What is required: Summarize the passage about John Arlott below in two sentences.

Source passage:
*** Block opens ***
No other country in the world could have produced a John Arlott other than England and no other sport other than cricket.
John Arlott was the English summer from T.S. Eliot’s “April is the cruelest month”, to A.G. Macdonnell’s “The cricket field itself was a mass of daisies and buttercups and dandelions, tall grasses and purple vetches and thistle-down, and great clumps of dark-red sorrel...”
John Arlott was the poet who became a cricket commentator. He had a way with words that Dylan Thomas did, but he had little conversation in him. He had little to say when he did not have a microphone in front of him or a pen in his hand or the beat-up Olivetti typewriter over which he hunched over, his rain-coat and brief case by his side. He would have cut a lonely and forlorn figure had he not been John Arlott, the world’s best ever cricket commentator who had a cult-following.
I had first heard of John Arlott from my brother Asif (Achoo) when I had arrived in England from the United States. He was obviously a fan. I heard snatches of his commentary when Pakistan toured England in 1954 but I rather suspect that he was like young wine that was still maturing though he had a distinctive voice, described as a Hampshire-burr that would ultimately become both his signature and his identity card. It was a heavy voice but not one that sound-effects makes up to convey impending gloom but more like a smoker who needs to clear his throat. But it was a voice that matched his face, rugged and handsome like a cowboy in a Marlborough cigarette advertisement.
In 1953, John Arlott was on his way to Australia and would be in transit in Karachi for a day, staying at BOAC’s Speedbird House at the airport. Kardar asked me to meet him and look after him. I telephoned him, introduced myself and picked him up.
“I don’t suppose you’re interested in sight-seeing?” I asked him.
“Mercifully for the both of us, not in the least,” he said. And that’s the way he and I became friends.
*** Block closes ***
Exercise data:
*** Block opens ***
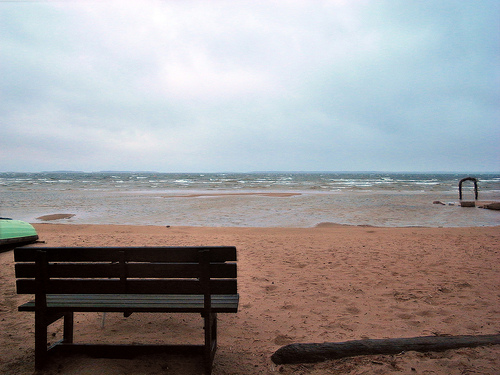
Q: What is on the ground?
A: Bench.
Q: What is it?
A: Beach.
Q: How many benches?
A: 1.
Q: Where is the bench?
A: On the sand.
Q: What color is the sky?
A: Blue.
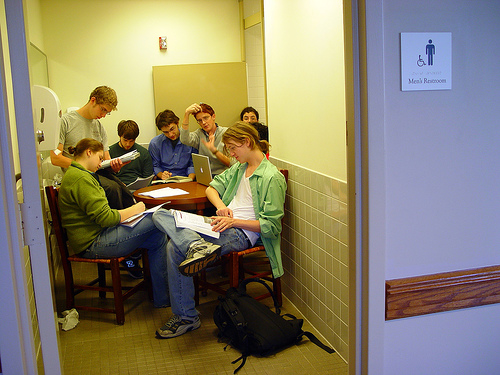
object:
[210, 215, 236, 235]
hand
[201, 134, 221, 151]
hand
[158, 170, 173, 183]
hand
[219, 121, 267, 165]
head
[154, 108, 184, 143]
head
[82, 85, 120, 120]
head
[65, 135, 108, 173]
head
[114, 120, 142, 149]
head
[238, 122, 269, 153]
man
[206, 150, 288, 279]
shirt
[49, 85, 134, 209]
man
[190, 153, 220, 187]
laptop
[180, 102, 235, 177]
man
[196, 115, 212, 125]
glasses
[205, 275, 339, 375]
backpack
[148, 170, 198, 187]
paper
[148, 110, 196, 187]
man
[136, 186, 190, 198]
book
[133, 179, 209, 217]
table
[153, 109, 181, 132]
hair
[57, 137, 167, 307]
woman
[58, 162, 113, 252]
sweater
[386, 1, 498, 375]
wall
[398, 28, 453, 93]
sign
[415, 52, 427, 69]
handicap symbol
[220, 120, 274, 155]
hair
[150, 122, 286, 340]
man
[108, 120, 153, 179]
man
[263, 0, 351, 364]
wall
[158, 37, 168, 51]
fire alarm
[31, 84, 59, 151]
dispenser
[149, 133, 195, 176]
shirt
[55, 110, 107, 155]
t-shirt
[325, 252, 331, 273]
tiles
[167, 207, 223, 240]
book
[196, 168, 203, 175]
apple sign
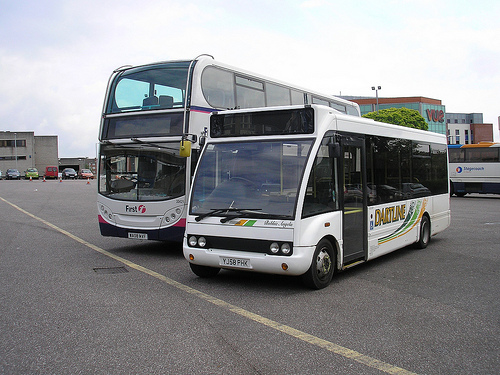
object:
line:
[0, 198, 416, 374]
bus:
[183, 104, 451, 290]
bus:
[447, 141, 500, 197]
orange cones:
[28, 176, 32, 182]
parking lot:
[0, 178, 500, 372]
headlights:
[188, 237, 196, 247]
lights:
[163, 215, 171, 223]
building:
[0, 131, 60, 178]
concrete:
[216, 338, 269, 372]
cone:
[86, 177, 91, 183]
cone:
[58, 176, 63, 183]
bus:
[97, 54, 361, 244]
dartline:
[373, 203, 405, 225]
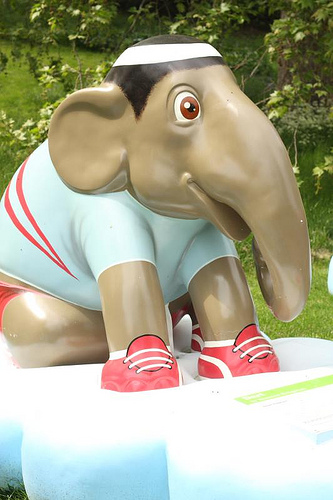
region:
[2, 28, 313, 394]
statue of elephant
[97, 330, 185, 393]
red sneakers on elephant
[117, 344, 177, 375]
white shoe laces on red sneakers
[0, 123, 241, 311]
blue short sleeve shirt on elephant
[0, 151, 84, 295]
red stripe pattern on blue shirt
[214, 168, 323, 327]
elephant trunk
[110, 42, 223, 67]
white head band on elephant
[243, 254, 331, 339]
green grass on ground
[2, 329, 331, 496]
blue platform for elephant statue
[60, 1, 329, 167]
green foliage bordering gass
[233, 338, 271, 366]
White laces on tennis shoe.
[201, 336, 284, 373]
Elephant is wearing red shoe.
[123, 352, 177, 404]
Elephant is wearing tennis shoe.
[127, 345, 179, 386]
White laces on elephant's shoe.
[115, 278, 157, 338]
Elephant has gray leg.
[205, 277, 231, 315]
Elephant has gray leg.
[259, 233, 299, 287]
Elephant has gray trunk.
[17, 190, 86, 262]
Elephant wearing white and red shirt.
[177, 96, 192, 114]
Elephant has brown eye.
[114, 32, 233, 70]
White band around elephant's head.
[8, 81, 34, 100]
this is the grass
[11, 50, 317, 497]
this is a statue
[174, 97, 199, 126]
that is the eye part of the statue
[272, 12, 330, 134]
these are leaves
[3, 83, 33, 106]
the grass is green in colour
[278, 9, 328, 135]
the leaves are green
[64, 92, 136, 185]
*** Block closes ***
Output for this task: John Arlott, called the poet who became a cricket commentator and the world's best ever cricket commentator, had a way with words but little conversation, and his distinctive Hampshire-burr voice would become his signature. The writer first heard of him from a brother, Asif, and met him in Karachi in 1953 during a day in transit to Australia, and the two became friends after Arlott said he had no interest in sight-seeing.